ECLI:NL:CRVB:2019:3885
Centrale Raad van Beroep
- Hoger beroep
- Rechtspraak.nl
Beoordeling van het recht op ziekengeld na eerstejaars ZW-beoordeling en geschiktheid van functies
Op 4 december 2019 heeft de Centrale Raad van Beroep uitspraak gedaan in een hoger beroep van appellant tegen de beslissing van de rechtbank Noord-Holland. Appellant, die eerder ziek was gemeld met psychische klachten, had een uitkering op grond van de Ziektewet (ZW) ontvangen. Het Uwv had na een eerstejaars ZW-beoordeling vastgesteld dat appellant meer dan 65% van zijn maatmaninkomen kon verdienen, wat leidde tot de beëindiging van zijn ziekengeld. Appellant was het hier niet mee eens en stelde dat zijn beperkingen niet goed waren ingeschat door de verzekeringsartsen.
De rechtbank had de beroepen van appellant tegen de besluiten van het Uwv ongegrond verklaard, waarbij werd vastgesteld dat de verzekeringsartsen zorgvuldig onderzoek hadden verricht. In hoger beroep herhaalde appellant zijn standpunt dat onvoldoende rekening was gehouden met zijn psychische en lichamelijke klachten. Het Uwv pleitte voor bevestiging van de eerdere uitspraak, waarbij werd opgemerkt dat zelfs als een bepaalde functie niet geschikt zou zijn, er nog voldoende andere functies beschikbaar waren die aan de eisen voldeden.

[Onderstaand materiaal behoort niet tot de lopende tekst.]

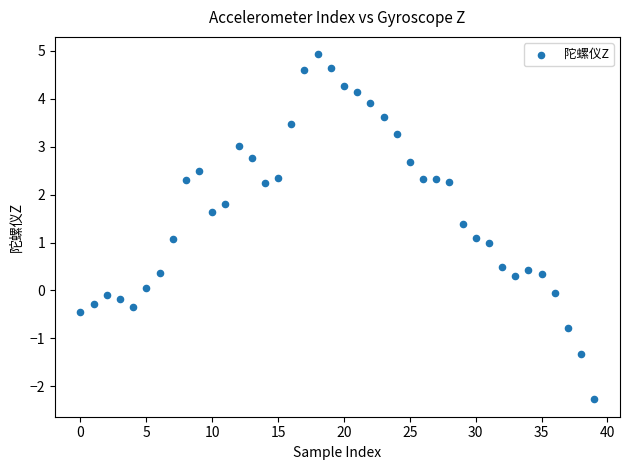

What is the range of Y values (max minus min)?

7.2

De Raad volgde de rechtbank in haar oordeel dat de verzekeringsartsen een zorgvuldig onderzoek hadden verricht en dat de FML, waarin beperkingen waren opgenomen, juist was. Appellant kon niet aannemelijk maken dat zijn functionele mogelijkheden in de geselecteerde functies werden overschreden. De Raad concludeerde dat het hoger beroep niet slaagde en bevestigde de aangevallen uitspraak, zonder veroordeling in proceskosten.